▶ **TASK OBJECTIVE**
From the column on hospital parking, reproduce word for word the stretch from "And then when" through "have to pay.".

START READING TEXT

Robert’s column

Robert Barron column: New hospital shouldn’t charge for parking

Paying a parking meter is the last thing people visiting a hospital should have to worry about.

In all the times I’ve had to visit the Nanaimo Regional General Hospital over the years, either for work or for personal reasons, I refused to pay for parking.

I would drive up and down the side streets surrounding the hospital, which were always lined with parked cars belonging to like-minded people, looking for a rare open spot and it would often take a long time to find one.

But it was a matter of principle for me and I was determined not to pay for the ability to park closer to the hospital in one of its lots.

Like many others, I’ve always had a problem with hospitals demanding payment from its visitors just for the right to park on their property.

It’s not like you’re going to a ball game, a movie, or some other type of recreation when you head to the hospital.

A lot of times, it’s because either you, a family member or someone else you know needs medical attention, so people are often tasked to take the ailing person to the hospital to receive it, or are heading there to be by the side of loved ones in a time of need.

It should not be a time for searching your pockets, some times in vain, for change or a credit card to feed a parking meter.

It’s a time-consuming distraction that could have dire consequences for the person that needs to get medical attention and, for many, it’s an expense they can ill afford but are forced to pay anyway to get their sick loved ones inside the facility.

And then when the patients are in their hospital beds and their family and friends are by their sides, they are forced to leave every few hours to feed the parking meter and take the chance of getting an expensive ticket if they lose track of time, which many do in these circumstances.

It’s really a form of extortion that those accountants and hospital administrators that make the decisions to have pay parking at their facilities know people will have to pay.

END READING TEXT
START SUPPLIED DATA

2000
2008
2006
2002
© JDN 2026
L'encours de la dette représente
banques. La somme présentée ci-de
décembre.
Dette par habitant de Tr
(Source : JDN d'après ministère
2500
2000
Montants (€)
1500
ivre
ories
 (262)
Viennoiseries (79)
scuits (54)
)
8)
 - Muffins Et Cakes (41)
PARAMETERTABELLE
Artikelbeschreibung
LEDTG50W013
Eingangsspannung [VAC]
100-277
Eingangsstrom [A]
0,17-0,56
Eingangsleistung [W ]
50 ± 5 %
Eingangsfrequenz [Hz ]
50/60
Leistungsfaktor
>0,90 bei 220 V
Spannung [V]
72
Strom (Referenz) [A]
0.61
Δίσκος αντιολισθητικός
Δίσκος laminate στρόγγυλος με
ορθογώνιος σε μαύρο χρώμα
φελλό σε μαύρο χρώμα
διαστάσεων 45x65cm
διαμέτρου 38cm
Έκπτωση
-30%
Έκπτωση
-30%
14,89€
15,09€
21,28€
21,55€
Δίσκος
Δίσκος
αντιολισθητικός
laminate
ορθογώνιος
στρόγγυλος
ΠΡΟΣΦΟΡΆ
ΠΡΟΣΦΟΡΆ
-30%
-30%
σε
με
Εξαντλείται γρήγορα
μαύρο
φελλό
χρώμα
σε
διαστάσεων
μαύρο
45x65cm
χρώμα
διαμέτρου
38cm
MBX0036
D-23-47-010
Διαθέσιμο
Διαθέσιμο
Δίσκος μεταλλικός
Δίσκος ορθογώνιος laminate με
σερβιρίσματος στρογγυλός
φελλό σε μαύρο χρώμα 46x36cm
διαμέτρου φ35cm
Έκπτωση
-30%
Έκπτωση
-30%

END SUPPLIED DATA
START SUPPLIED DATA

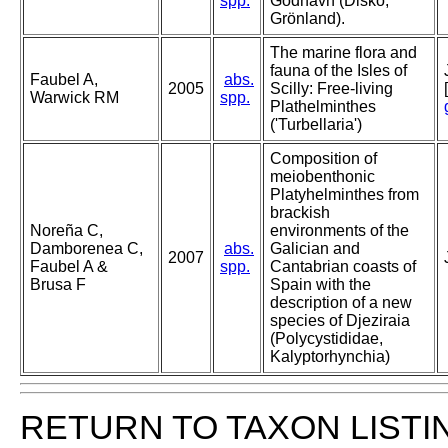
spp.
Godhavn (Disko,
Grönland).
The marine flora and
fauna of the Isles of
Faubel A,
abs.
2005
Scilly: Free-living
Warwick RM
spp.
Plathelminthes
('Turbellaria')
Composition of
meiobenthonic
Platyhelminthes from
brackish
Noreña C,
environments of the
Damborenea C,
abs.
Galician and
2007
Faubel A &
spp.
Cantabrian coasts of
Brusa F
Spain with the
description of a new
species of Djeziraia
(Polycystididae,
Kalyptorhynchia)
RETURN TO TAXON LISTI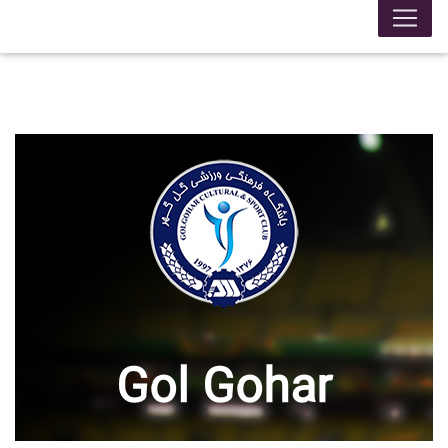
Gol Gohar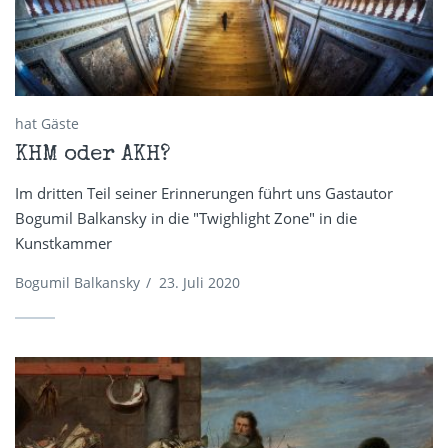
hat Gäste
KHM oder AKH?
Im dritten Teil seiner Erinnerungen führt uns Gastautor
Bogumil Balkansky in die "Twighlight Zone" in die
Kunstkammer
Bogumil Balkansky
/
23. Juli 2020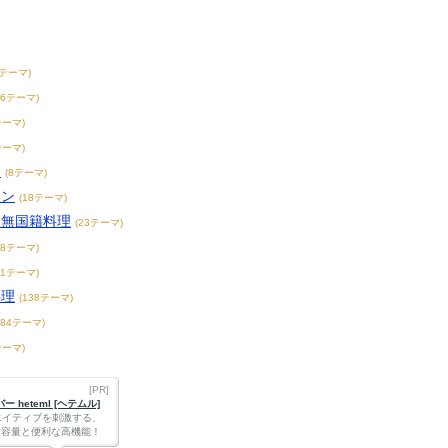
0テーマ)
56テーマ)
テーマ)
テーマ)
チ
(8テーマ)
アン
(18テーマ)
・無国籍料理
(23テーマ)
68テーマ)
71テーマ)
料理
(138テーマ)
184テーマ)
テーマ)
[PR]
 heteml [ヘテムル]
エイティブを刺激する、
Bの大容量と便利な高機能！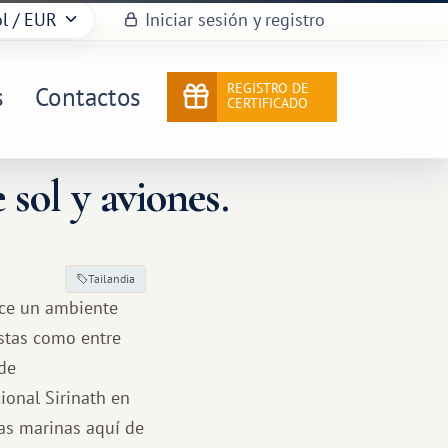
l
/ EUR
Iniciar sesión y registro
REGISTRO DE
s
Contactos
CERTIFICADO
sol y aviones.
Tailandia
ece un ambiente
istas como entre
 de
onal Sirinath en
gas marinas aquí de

END SUPPLIED DATA
START SUPPLIED DATA

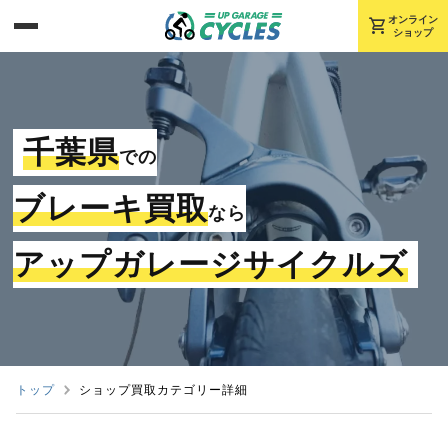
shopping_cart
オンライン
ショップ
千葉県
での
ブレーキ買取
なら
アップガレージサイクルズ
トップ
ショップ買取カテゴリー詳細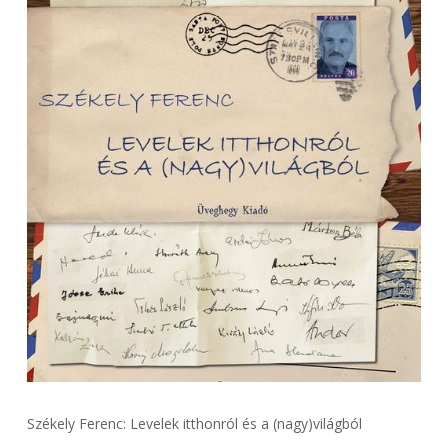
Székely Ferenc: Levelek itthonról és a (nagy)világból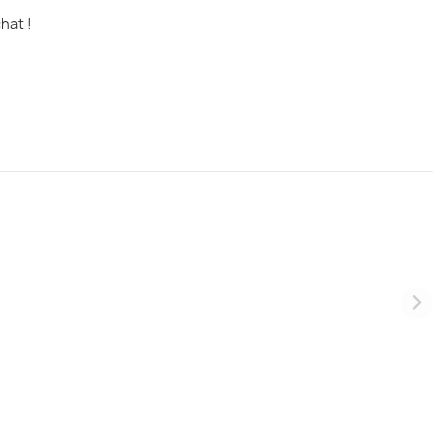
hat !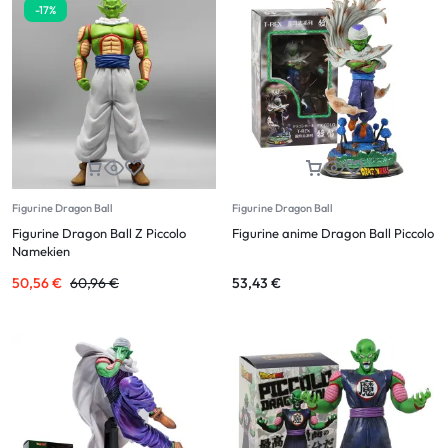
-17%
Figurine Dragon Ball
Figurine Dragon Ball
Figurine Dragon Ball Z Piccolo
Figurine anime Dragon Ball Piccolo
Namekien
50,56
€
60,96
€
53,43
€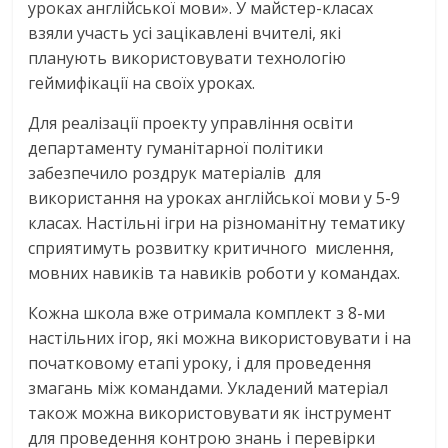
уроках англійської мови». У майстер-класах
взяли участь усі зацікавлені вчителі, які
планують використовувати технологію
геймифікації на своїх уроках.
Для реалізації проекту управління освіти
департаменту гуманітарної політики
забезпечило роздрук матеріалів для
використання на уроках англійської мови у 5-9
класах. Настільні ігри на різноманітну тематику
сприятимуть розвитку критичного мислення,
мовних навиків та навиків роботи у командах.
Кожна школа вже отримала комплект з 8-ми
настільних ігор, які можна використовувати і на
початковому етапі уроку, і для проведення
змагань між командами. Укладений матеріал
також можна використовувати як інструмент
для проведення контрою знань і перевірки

END SUPPLIED DATA

▶ **PROBLEM SOLUTION**
And then when the patients are in their hospital beds and their family and friends are by their sides, they are forced to leave every few hours to feed the parking meter and take the chance of getting an expensive ticket if they lose track of time, which many do in these circumstances.

It’s really a form of extortion that those accountants and hospital administrators that make the decisions to have pay parking at their facilities know people will have to pay.